Houdini's feats would involve the local police, who would strip search him, place him in shackles, and lock him in their jails. The Houdinis toured England where they got there big break at Scotland Yard, where Houdini escaped from being wrapped around a pillar and handcuffed.

His fame spread like wild fire and performed to sold-out engagements in Germany and then throughout Europe.

By the time Houdini returned to the United States in the early 1900s, he was an international celebrity and he soon became the highest-paid performer in American vaudeville.

Houdini continued his act in the United States in the early 1900s, constantly upping the ante from handcuffs and straightjackets to locked, water-filled tanks and nailed packing crates. In 1912, his act reached its pinnacle, the Chinese Water Torture Cell, which would be the hallmark of his career.

Houdini's wealth allowed him to indulge in other passions, such as aviation and film. He purchased his first plane in 1909 and became the first person to man a controlled power flight over Australia in 1910.

He also launched a movie career, starring in a successful silent film serial called "The Master Mystery" and later, two unsuccessful feature films: "The Grim Game" and "Terror Island."
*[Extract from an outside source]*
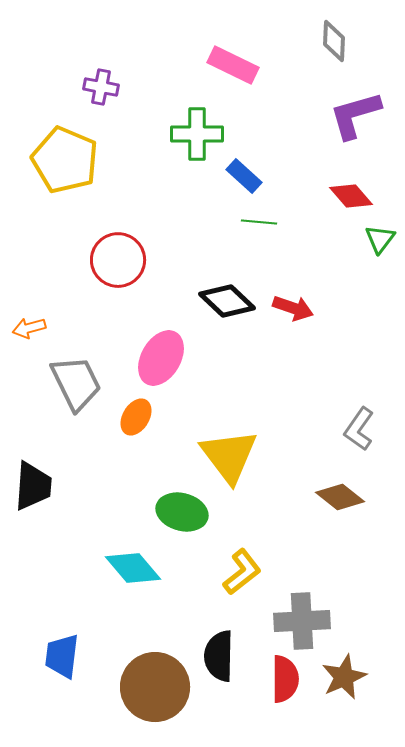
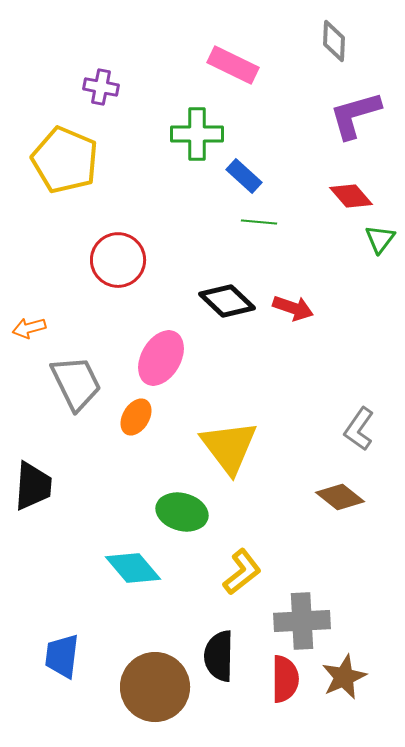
yellow triangle: moved 9 px up
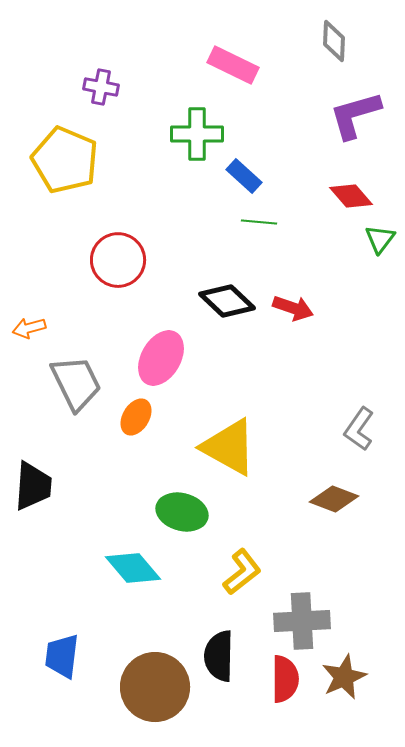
yellow triangle: rotated 24 degrees counterclockwise
brown diamond: moved 6 px left, 2 px down; rotated 18 degrees counterclockwise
Deciding to take full creative control in the motion picture industry, he started his own production company, Houdini Picture Corporation, and a film lab called The Film Development Corporation, but neither was a success.
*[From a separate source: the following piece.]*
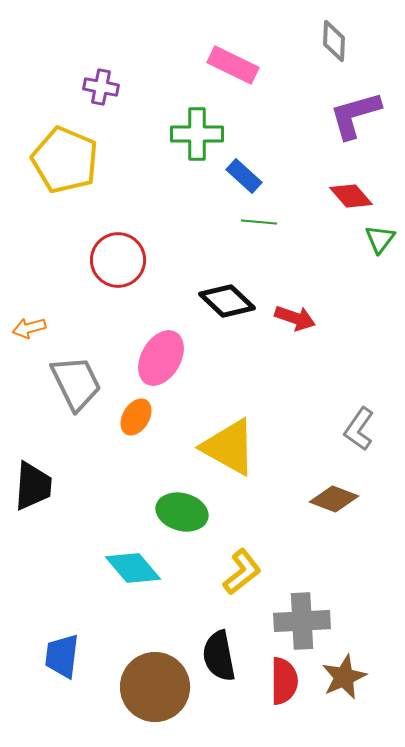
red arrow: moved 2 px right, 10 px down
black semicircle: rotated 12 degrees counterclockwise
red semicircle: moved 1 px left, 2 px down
In 1923, Houdini became president of Martinka & Co., America's oldest magic company. He also served as president of the Society of American Magicians, and founded the Magician's Club in London.

Harry Houdini was a avid crusader against fraudulent spiritualists and lectured on the subject while debunking many in the cities he visited. This act turned him against former friend Sir Arthur Conan Doyle, author of the Sherlock Holmes stories, who was a firm believer in Spiritualism.

In 1926, Houdini launched a brand new tour, featuring an action-packed 2 hour show. The performance showcased magic, a section debunking spiritualism, and grand escapes featuring his famous Chinese water torture escape.

In it, Houdini was suspended by his feet and lowered upside-down in a locked glass cabinet filled with water, requiring him to hold his breath for more than three minutes to escape.

During his tour, Harry Houdini lectured at McGill University where he met an art student; he invited the student to visit him backstage before his next show. The next day the student and two of his friends were chatting with houdini in his dressing room.

One of the students, an amateur boxer, asked if it was true that Houdini could withstand any blow to the torso area above the waist. Houdini admitted it was true. However, before Houdini would tighten his abdomen muscles , the student quickly punched him in the stomach.

Although in pain, Houdini performed his show that afternoon. The pain worsened in the evening, but Houdini refused to consult a doctor.

The next day, October 24, despite chills and sweating, Houdini performed two more shows before moving on to Detroit Michigan, where he finally sought medical help.

The surgeon discovered that Houdini's appendix had ruptured, causing peritonitis - an infection which inevitably took Houdini's life on the afternoon of Halloween, October, 31, 1926.

Thousands mourned the death of Harry Houdini as he was layed to rest at Machpelah Cemetery in Long Island, New York. A member of the Society of American Magicians broke a wand at the services, beginning a new tradition that has been used for Society members ever since.

For many years Bess tried to contact Houdini through a séance on the anniversary of his death, but died in 1943 without succeeding.